Excerpted passage:
Hosting firm takes over Phoenix v1 viewer

OpenSim hosting company Virtual Reality is taking over support and development of the Phoenix viewer, the company announced today.

The previous development team, Phoenix Firestorm Project announced the end of their support for the v1-based Phoenix viewer, earlier this month, so that they could focus on the Firestorm viewer. The Phoenix viewer is popular with Second Life and OpenSim users, looking for a stable product and an old-style interface. In addition to interface differences, the v3-based Firestorm also supports mesh, media-on-a-prim, outfits, and other advanced features that the basic v1 viewers do not.

Virtual Reality said it will continue development, maintenance, and improvement of the Phoenix v1 viewer, which will be re-branded as the Virtual Reality Viewer.

“I am excited to have the opportunity to fork this highly popular viewer for virtual worlds users who use it and desire to continue to use it,” said Virtual Reality founder and CEO Oliver Fannar Gray, also known as SonicBoom Drillion in-world. “The Virtual Reality viewer will continue to work within OpenSim and Aurora based grids, however we hope to update the viewer to address a number of technical advancements that are presently happening in virtual worlds. We are eager to embrace this code base and develop it to support these changes.”

Virtual Reality is already in the process of moving the code base to Virtual Reality’s JIRA system, absorbing the current development state of the Phoenix viewer technology. During this migration process, Virtual Reality will not import the long list of resolved or currently unresolved Phoenix JIRA issues.

“In many cases, the issues provided by the user community do not apply toward the future vision Virtual Reality has for the viewer, and tend to describe compatibility issues with grids that are influencing accessibility barriers such as Second Life,” said Gray in the announcement. “We will gladly accept feedback and new concerns within our JIRA system as we advance the code base toward our a number of our newly planned objectives. We are in the process of defining an internal release schedule that we will incrementally make public via press release to describe new viewer offerings for the upcoming release candidate.”

Developers who are interested in participating on the advancement of the Phoenix code base through the Virtual Reality Viewer project should contact virtualrealitygrid@gmail.com.

Virtual Reality is an OpenSim hosting company that specializes in the Aurora Sim branch of OpenSim, heavily customized for its own use. It currently runs the Virtual Reality grid, as well as private grids for customers.

Aurora Sim is mostly known for its ability to support variable-sized regions, similar to the megaregions in standard Opensim, as well as infinite regions. Both variable regions and megaregions can cause problems for standard Second Life-compatible viewers.

“Our first goal with the [Phoenix project] is to make it work,” Gray told Hypergrid Business. “We want to make it Virtual Reality and AuroraSim-compatible.”

Gray added that the company will then seek user feedback about the viewer’s performance in Second Life, and in other OpenSim grids.

Today, because all the regions on the Virtual Reality grid are variable-size regions, users need to use the Firestorm, Angstrom2, or Voodoo viewer to access it. All new users automatically get a 10,000-object Welcome Package, filled with content from Linda Kellie. To visit the grid, add its loginURI — login.virtualrealitygrid.net — in the viewer’s grid manager, and a new account will automatically be created at login.

Information:
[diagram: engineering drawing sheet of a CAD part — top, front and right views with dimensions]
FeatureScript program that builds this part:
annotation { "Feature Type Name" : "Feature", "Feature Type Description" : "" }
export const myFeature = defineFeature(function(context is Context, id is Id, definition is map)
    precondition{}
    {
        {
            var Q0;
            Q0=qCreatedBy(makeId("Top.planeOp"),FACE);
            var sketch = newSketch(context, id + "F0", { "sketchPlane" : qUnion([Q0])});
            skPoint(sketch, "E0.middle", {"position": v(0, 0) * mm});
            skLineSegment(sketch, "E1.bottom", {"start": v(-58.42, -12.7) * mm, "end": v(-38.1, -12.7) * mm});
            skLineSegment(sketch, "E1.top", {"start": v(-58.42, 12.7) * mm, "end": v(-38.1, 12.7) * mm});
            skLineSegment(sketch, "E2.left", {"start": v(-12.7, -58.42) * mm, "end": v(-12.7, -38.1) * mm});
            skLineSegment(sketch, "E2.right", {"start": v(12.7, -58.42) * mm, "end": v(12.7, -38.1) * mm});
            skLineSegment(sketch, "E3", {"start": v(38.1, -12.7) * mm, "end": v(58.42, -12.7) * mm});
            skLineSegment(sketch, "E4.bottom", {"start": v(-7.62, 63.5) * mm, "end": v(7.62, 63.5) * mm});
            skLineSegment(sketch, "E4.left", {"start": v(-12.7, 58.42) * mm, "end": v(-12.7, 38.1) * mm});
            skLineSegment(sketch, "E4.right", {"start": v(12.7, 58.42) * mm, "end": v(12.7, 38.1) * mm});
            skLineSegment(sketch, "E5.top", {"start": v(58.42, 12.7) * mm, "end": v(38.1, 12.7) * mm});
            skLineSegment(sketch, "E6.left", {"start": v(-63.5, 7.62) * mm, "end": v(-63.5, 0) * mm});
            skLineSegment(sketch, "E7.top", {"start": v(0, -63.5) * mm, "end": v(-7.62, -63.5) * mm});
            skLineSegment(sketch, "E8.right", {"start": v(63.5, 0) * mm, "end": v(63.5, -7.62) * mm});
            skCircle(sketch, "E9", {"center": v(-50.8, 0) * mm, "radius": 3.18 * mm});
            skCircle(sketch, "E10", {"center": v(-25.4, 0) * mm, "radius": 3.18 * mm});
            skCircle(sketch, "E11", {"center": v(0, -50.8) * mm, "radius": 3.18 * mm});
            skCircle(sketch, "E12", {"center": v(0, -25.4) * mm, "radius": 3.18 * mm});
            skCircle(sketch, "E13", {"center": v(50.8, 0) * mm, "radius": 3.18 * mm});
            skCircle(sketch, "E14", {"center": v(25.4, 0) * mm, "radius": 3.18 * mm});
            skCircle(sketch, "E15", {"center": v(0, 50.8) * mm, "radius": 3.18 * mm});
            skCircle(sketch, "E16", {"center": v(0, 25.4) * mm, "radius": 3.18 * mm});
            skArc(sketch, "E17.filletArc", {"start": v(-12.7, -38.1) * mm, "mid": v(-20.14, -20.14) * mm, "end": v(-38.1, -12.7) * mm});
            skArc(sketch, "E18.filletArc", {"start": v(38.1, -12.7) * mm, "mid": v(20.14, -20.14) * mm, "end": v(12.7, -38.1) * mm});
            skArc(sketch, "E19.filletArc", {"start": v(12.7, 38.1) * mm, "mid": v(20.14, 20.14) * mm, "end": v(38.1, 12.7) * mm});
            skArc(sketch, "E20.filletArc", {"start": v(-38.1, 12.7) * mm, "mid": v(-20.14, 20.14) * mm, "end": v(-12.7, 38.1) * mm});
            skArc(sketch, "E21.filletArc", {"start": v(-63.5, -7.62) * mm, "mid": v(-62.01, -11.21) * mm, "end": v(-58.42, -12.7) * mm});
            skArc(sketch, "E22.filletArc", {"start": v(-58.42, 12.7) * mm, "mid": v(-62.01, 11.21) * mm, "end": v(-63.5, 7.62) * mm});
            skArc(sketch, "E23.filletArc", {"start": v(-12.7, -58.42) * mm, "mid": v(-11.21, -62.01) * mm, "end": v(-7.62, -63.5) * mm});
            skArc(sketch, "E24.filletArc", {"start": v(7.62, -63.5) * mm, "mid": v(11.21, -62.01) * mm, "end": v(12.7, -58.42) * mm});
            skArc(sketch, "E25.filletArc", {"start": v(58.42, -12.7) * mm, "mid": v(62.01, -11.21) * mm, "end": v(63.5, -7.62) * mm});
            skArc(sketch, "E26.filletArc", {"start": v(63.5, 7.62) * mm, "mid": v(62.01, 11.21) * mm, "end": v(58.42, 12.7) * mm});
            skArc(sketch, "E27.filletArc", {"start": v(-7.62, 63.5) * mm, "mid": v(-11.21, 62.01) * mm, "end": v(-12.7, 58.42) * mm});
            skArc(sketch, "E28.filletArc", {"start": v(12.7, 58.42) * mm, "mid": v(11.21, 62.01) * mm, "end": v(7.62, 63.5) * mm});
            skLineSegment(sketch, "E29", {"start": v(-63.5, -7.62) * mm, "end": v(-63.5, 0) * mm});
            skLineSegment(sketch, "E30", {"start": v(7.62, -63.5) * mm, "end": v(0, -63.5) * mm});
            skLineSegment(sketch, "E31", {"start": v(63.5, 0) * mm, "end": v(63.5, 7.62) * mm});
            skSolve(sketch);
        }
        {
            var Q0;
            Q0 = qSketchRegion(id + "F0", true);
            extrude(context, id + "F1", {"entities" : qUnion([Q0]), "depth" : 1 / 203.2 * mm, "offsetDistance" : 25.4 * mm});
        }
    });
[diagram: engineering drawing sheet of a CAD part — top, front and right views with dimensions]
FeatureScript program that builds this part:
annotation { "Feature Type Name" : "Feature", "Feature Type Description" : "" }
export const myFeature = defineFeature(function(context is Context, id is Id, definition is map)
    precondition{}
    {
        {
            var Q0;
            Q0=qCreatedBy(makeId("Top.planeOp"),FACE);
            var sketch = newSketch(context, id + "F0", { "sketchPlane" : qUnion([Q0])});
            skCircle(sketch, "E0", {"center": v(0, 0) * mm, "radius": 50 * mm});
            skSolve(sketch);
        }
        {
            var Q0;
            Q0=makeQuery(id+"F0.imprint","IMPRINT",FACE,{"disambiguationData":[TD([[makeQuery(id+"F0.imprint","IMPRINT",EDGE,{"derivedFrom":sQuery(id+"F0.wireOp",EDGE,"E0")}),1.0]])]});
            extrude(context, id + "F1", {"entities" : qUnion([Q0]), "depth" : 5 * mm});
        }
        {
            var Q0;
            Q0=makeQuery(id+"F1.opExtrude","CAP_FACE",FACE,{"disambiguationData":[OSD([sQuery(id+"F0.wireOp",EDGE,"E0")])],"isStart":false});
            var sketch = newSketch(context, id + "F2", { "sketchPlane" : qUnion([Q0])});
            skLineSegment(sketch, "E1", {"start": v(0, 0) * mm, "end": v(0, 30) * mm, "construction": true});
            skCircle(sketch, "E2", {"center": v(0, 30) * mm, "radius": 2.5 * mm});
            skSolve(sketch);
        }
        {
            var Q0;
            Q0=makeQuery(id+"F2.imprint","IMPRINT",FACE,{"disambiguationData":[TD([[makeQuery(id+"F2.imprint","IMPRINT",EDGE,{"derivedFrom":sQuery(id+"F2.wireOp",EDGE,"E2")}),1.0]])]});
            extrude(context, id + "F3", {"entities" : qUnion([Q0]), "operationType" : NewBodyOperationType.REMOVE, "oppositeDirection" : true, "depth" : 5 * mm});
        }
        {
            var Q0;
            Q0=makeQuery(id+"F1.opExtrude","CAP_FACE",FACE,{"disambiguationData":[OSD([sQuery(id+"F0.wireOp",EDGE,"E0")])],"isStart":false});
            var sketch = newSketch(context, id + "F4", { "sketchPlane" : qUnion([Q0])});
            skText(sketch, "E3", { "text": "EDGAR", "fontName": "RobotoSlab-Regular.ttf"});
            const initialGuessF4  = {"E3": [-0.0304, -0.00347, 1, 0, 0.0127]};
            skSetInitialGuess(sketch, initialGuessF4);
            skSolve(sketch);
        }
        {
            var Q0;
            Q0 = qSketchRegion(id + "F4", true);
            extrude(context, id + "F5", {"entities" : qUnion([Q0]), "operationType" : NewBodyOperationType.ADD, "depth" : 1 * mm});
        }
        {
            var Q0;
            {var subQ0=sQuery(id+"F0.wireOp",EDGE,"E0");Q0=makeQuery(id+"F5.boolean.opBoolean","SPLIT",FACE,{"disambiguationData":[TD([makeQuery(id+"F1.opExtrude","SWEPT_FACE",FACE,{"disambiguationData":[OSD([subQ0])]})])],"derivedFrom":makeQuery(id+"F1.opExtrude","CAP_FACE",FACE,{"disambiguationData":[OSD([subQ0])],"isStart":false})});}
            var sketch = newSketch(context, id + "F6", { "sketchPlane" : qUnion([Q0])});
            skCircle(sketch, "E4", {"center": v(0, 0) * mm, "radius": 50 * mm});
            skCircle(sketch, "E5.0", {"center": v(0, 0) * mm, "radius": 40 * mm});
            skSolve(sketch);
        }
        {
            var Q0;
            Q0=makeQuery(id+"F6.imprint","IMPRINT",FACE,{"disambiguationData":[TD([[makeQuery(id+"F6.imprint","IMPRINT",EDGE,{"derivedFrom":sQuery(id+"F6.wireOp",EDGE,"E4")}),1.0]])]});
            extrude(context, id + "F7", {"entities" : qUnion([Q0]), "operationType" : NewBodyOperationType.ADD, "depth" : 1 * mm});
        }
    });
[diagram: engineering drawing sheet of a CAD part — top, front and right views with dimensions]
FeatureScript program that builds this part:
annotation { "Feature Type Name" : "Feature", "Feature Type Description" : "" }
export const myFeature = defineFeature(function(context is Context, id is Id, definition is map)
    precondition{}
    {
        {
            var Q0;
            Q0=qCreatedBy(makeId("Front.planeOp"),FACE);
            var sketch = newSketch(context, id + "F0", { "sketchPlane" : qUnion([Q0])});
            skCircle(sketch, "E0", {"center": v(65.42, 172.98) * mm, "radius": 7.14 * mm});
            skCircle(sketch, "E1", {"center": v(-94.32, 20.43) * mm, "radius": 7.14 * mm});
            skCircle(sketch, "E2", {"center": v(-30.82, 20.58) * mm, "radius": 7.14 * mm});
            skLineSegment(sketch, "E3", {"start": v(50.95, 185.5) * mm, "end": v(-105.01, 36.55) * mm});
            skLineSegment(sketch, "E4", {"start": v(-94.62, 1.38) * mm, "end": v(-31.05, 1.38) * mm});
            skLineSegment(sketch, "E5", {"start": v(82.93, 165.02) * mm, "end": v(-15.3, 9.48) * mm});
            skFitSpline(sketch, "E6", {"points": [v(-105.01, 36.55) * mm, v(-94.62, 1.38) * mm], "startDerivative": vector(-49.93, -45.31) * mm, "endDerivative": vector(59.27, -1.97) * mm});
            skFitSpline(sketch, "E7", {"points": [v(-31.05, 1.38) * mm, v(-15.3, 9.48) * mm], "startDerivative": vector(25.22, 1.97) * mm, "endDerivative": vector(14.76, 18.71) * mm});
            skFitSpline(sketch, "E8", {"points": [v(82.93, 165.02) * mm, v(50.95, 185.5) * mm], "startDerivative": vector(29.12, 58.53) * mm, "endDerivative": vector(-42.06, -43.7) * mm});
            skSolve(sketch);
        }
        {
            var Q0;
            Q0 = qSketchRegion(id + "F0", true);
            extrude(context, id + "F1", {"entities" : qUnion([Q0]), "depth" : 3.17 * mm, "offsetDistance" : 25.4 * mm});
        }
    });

Work to be completed: Can you sum up the Phoenix viewer article in two sentences? You can set the records aside.

The completed task: OpenSim hosting company Virtual Reality is taking over support and development of the Phoenix v1 viewer, which the Phoenix Firestorm Project stopped supporting to focus on Firestorm, and will re-brand it as the Virtual Reality Viewer. The company is moving the code base to its own JIRA system without importing the old Phoenix issues, and its first goal is to make the viewer compatible with Virtual Reality and Aurora Sim.